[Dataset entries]
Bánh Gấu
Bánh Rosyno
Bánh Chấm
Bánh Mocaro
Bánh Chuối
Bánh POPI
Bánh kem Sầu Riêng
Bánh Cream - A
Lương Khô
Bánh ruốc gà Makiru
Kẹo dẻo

Task instructions: Output each of the rows above verbatim, keeping their order and putting one row on each line.

Result for this exercise:
Bánh Gấu
Bánh Rosyno
Bánh Chấm
Bánh Mocaro
Bánh Chuối
Bánh POPI
Bánh kem Sầu Riêng
Bánh Cream - A
Lương Khô
Bánh ruốc gà Makiru
Kẹo dẻo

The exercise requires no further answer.